AB testing: It is not as simple as you might think

AB testing is so popular nowadays. Businesses are AB testing everything. However, there is more to it than meets the eye.

What if we AB test something and in 5 cases A-test wins and in 4 cases B-test wins. Can we make a safe conclusion that A is better than B? I don't think we can. We don't have enough statistics to draw this conclusion.

To make a mathematically accurate conclusion we should define what is called standard deviation for both A and B cases. Then make sure that two distributions don't overlap. Only if distribution peaks don't overlap we can make a safe conclusion about AB test at hand.
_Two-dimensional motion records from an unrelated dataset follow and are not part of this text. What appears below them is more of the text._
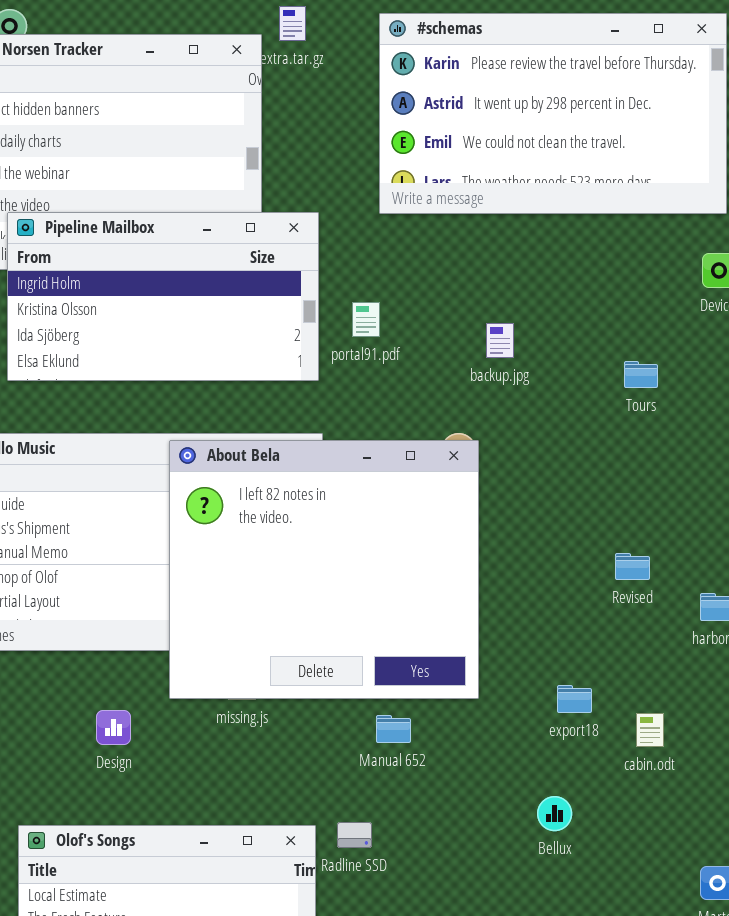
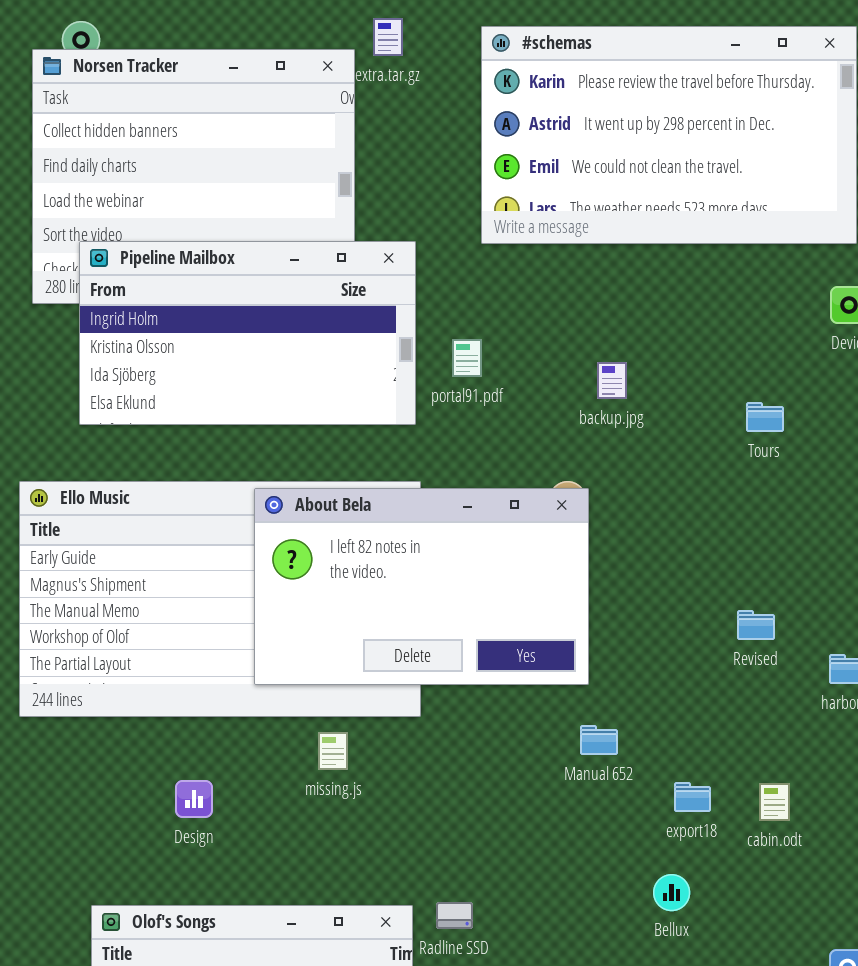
About Bela: [169,440,479,699] -> [254,488,589,685], resized
export18: [557,685,592,713] -> [674,782,711,812], moved
Manual 652: [376,715,411,743] -> [580,725,618,755], moved

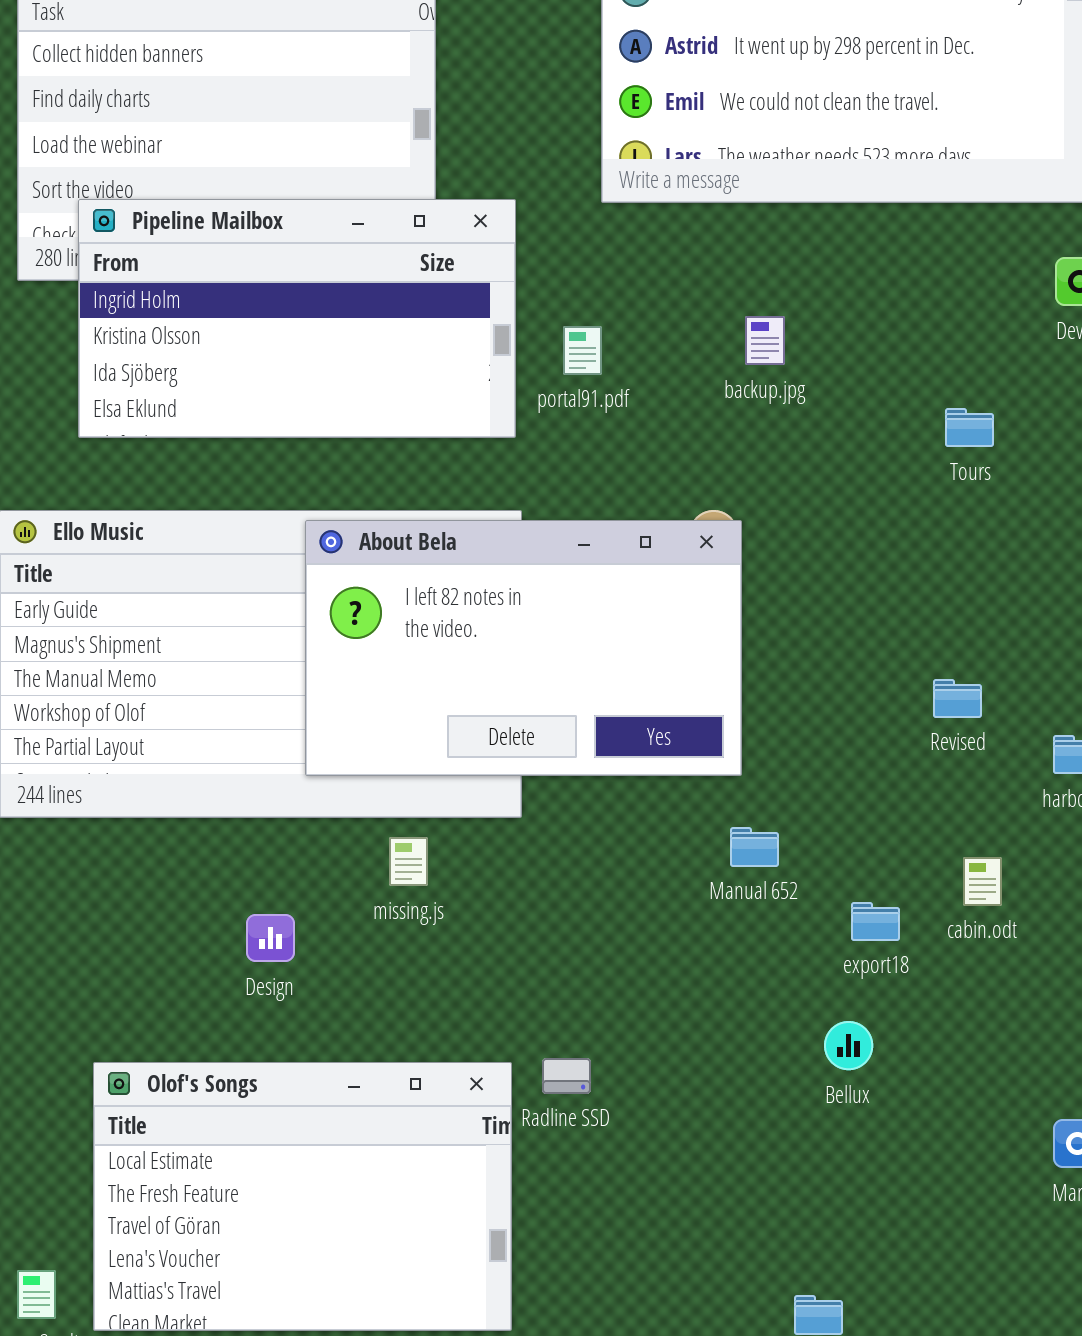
backup.jpg: [597,362,627,399] -> [745,316,785,365], moved
Design: [175,780,213,818] -> [246,914,295,962], moved
cabin.odt: [759,783,790,821] -> [963,857,1002,906], moved

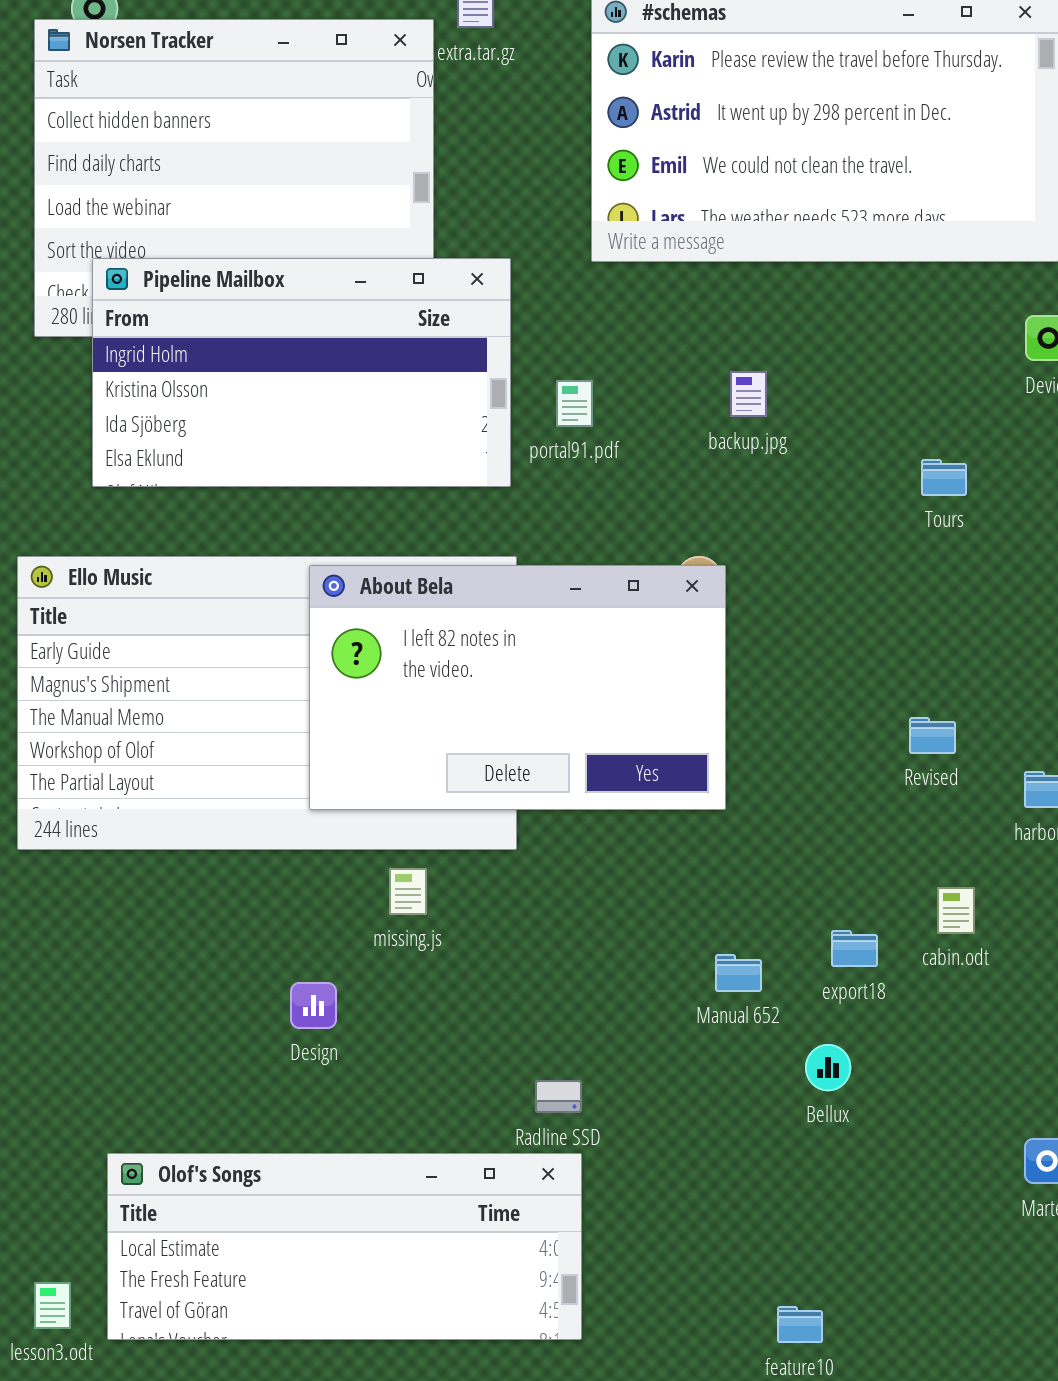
Manual 652: [730,827,779,867] -> [715,954,762,992], moved
Design: [246,914,295,962] -> [290,982,337,1029], moved
Olof's Songs: [93,1062,512,1331] -> [107,1153,582,1340], resized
How to define standard deviation? I suggest taking a square root of the number of outcomes. For 4 outcomes, a standard deviation is going to be equal to 2. Thus, we can safely say that the number of B-outcomes is really in the range between 4 - 2 = 2 and 4 + 2 = 6. As for the number of A-outcomes, it is somewhere in the range between 3 and 7. Ranges 2 to 6 and 3 to 7 overlap, thus no definite conclusion can be drawn.

In e-commerce there is also transaction amount involved. This complicates things even more. What if you have one A-outcome with $1,000 in sales and ten B-outcomes with $100 order total each (which brings the total amount to the same $1,000). Are these two situations equivalent? The short answer is no. At S3 Stores, Inc. we write complicated math and figure it out. We can make judgments like this. You have to if you want to stay in business.